WHAT TO DO>
Tally the lines in the records below that contain "Created" and return only the result.

RECORDS PROVIDED>

================================

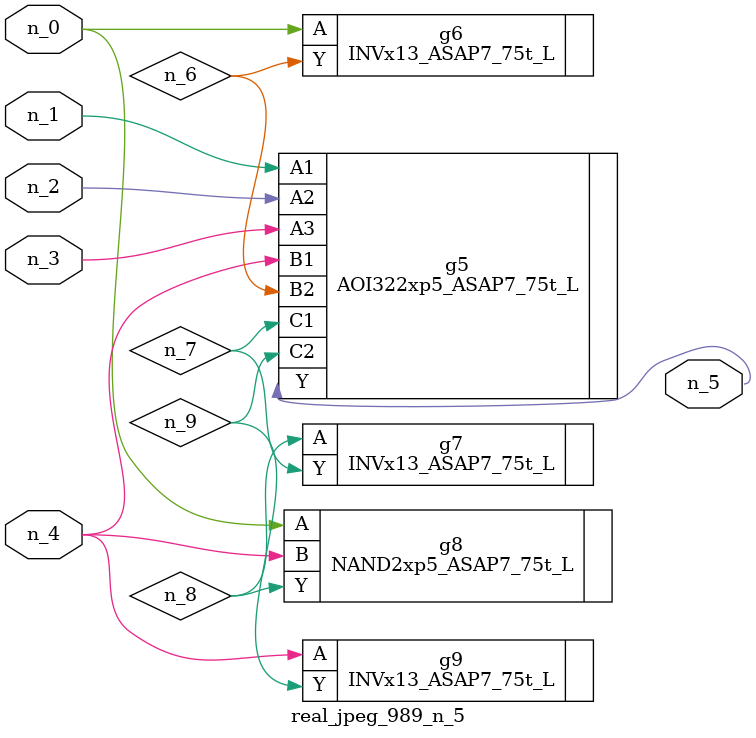
<source format=v>
module real_jpeg_989_n_5 (n_4, n_0, n_1, n_2, n_3, n_5);

input n_4;
input n_0;
input n_1;
input n_2;
input n_3;

output n_5;

wire n_8;
wire n_6;
wire n_7;
wire n_9;

INVx13_ASAP7_75t_L g6 ( 
.A(n_0),
.Y(n_6)
);

NAND2xp5_ASAP7_75t_L g8 ( 
.A(n_0),
.B(n_4),
.Y(n_8)
);

AOI322xp5_ASAP7_75t_L g5 ( 
.A1(n_1),
.A2(n_2),
.A3(n_3),
.B1(n_4),
.B2(n_6),
.C1(n_7),
.C2(n_9),
.Y(n_5)
);

INVx13_ASAP7_75t_L g9 ( 
.A(n_4),
.Y(n_9)
);

INVx13_ASAP7_75t_L g7 ( 
.A(n_8),
.Y(n_7)
);


endmodule
</source>
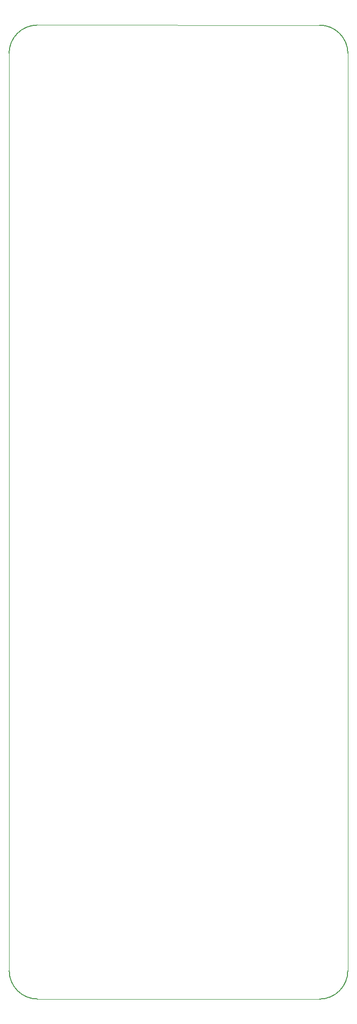
<source format=gbr>
%TF.GenerationSoftware,KiCad,Pcbnew,7.0.8*%
%TF.CreationDate,2023-11-15T13:51:47+01:00*%
%TF.ProjectId,module-rev1,6d6f6475-6c65-42d7-9265-76312e6b6963,rev?*%
%TF.SameCoordinates,Original*%
%TF.FileFunction,Profile,NP*%
%FSLAX46Y46*%
G04 Gerber Fmt 4.6, Leading zero omitted, Abs format (unit mm)*
G04 Created by KiCad (PCBNEW 7.0.8) date 2023-11-15 13:51:47*
%MOMM*%
%LPD*%
G01*
G04 APERTURE LIST*
%TA.AperFunction,Profile*%
%ADD10C,0.100000*%
%TD*%
%TA.AperFunction,Profile*%
%ADD11C,0.200000*%
%TD*%
G04 APERTURE END LIST*
D10*
X145713462Y-615330907D02*
X145728526Y-452862216D01*
X85700682Y-452874689D02*
X85722837Y-615337162D01*
X90744464Y-620337469D02*
X140713155Y-620352534D01*
D11*
X140713155Y-620352524D02*
G75*
G03*
X145713462Y-615330907I-19655J5019924D01*
G01*
X145728552Y-452862216D02*
G75*
G03*
X140706899Y-447861909I-5019952J-19684D01*
G01*
X85722870Y-615337162D02*
G75*
G03*
X90744464Y-620337469I5019930J19662D01*
G01*
D10*
X140706899Y-447861909D02*
X90700989Y-447853062D01*
D11*
X90700989Y-447853021D02*
G75*
G03*
X85700682Y-452874689I19711J-5019979D01*
G01*
M02*

</source>
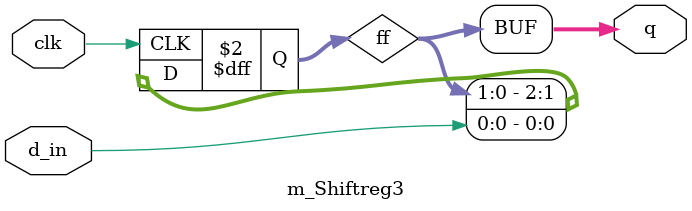
<source format=v>
module m_rs_flipflop(input set, input reset, output q, output nq);
	assign q=~(set & nq);
	assign nq=~(reset & q);
endmodule

module m_Shiftreg1(input clk, input d_in, output [2:0] q);
	reg [2:0] ff;
	
	assign q = ff;
	
	always @(posedge clk) begin
		ff[0] <= d_in;
		ff[1] <= ff[0];
		ff[2] <= ff[1];
	end
endmodule

module m_Shiftreg3(input clk, input d_in, output [2:0] q);
	reg [2:0] ff;
	assign q = ff;
	always @(posedge clk) begin
		ff={ff[1:0], d_in};
	end
endmodule
</source>
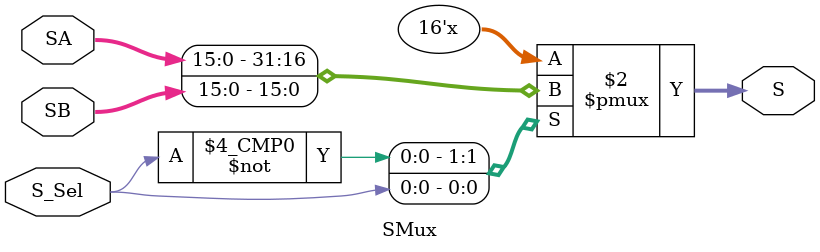
<source format=v>
`timescale 1ns / 1ps
/****************************** C E C S  3 0 1 ******************************
 * 
 * File Name:  SMux.v
 * Project:    lab8
 * Designer:   Blas Arras and Naoaki Takatsu
 * Email:      blas.arras@yahoo.com
 *	            naoakitatkatsu@student.csulb.edu
 * Rev. No.:   Version 1.0
 * Rev. Date:  04/09/2017
 *
 * Purpose:    This SMux multiplexer module will control which input the
 *					output will obtain.
 *         
 * Notes:      This module will use two 16 bit inputs SA and SB. S_Sel will
 *					then control which input the output S will obtain. 
 *
 ****************************************************************************/
module SMux( SA, SB, S_Sel, S );
	input [15:0] SA, SB; // 16 bit input A, input B 
	input S_Sel;         // input selector
	output reg [15:0] S; // 16 bit output
	
	always @ (*)
	begin
	
		case( S_Sel )
		1'b0 : S = SA;    // pass SA
		1'b1 : S = SB;    // pass SB
	default : S = 16'b0; // pass 16 bits of 0s
		endcase
	
	end // end always

endmodule

</source>
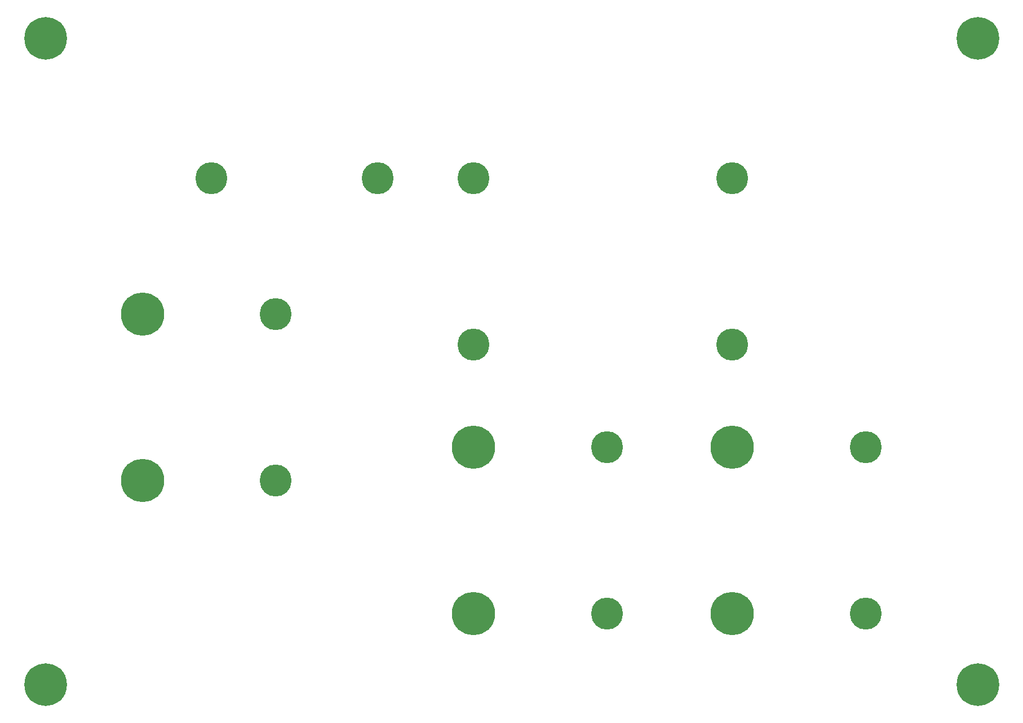
<source format=gbr>
%TF.GenerationSoftware,KiCad,Pcbnew,8.0.2*%
%TF.CreationDate,2024-06-17T23:42:06+07:00*%
%TF.ProjectId,Parallel Circuit,50617261-6c6c-4656-9c20-436972637569,rev?*%
%TF.SameCoordinates,Original*%
%TF.FileFunction,Copper,L1,Top*%
%TF.FilePolarity,Positive*%
%FSLAX46Y46*%
G04 Gerber Fmt 4.6, Leading zero omitted, Abs format (unit mm)*
G04 Created by KiCad (PCBNEW 8.0.2) date 2024-06-17 23:42:06*
%MOMM*%
%LPD*%
G01*
G04 APERTURE LIST*
%TA.AperFunction,ComponentPad*%
%ADD10C,4.800000*%
%TD*%
%TA.AperFunction,ComponentPad*%
%ADD11C,6.400000*%
%TD*%
%TA.AperFunction,ComponentPad*%
%ADD12C,6.500000*%
%TD*%
G04 APERTURE END LIST*
D10*
%TO.P,MES2,1,-*%
%TO.N,GND*%
X167301000Y-131650000D03*
%TO.P,MES2,2,+*%
%TO.N,Net-(A2--)*%
X167301000Y-106650000D03*
%TD*%
D11*
%TO.P,H1,1*%
%TO.N,N/C*%
X83000000Y-45250000D03*
%TD*%
%TO.P,H3,1*%
%TO.N,N/C*%
X83000000Y-142250000D03*
%TD*%
D10*
%TO.P,A2,1,-*%
%TO.N,Net-(A2--)*%
X147300000Y-91250000D03*
%TO.P,A2,2,+*%
%TO.N,Net-(A1--)*%
X147300000Y-66250000D03*
%TD*%
D12*
%TO.P,V1,1*%
%TO.N,Net-(A1-+)*%
X97550000Y-86625000D03*
%TO.P,V1,2*%
%TO.N,GND*%
X97550000Y-111625000D03*
%TD*%
%TO.P,R1,1*%
%TO.N,GND*%
X147300000Y-131650000D03*
%TO.P,R1,2*%
%TO.N,Net-(A2--)*%
X147300000Y-106650000D03*
%TD*%
D10*
%TO.P,A1,1,-*%
%TO.N,Net-(A1--)*%
X132850000Y-66250000D03*
%TO.P,A1,2,+*%
%TO.N,Net-(A1-+)*%
X107850000Y-66250000D03*
%TD*%
%TO.P,A3,1,-*%
%TO.N,Net-(A3--)*%
X186150000Y-91250000D03*
%TO.P,A3,2,+*%
%TO.N,Net-(A1--)*%
X186150000Y-66250000D03*
%TD*%
%TO.P,MES1,1,-*%
%TO.N,GND*%
X117550000Y-111625000D03*
%TO.P,MES1,2,+*%
%TO.N,Net-(A1-+)*%
X117550000Y-86625000D03*
%TD*%
D11*
%TO.P,H2,1*%
%TO.N,N/C*%
X223000000Y-45250000D03*
%TD*%
%TO.P,H4,1*%
%TO.N,N/C*%
X223000000Y-142250000D03*
%TD*%
D10*
%TO.P,MES3,1,-*%
%TO.N,GND*%
X206150000Y-131650000D03*
%TO.P,MES3,2,+*%
%TO.N,Net-(A3--)*%
X206150000Y-106650000D03*
%TD*%
D12*
%TO.P,R2,1*%
%TO.N,GND*%
X186150000Y-131650000D03*
%TO.P,R2,2*%
%TO.N,Net-(A3--)*%
X186150000Y-106650000D03*
%TD*%
M02*

</source>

================================

SOLUTION TO THIS PROBLEM>
2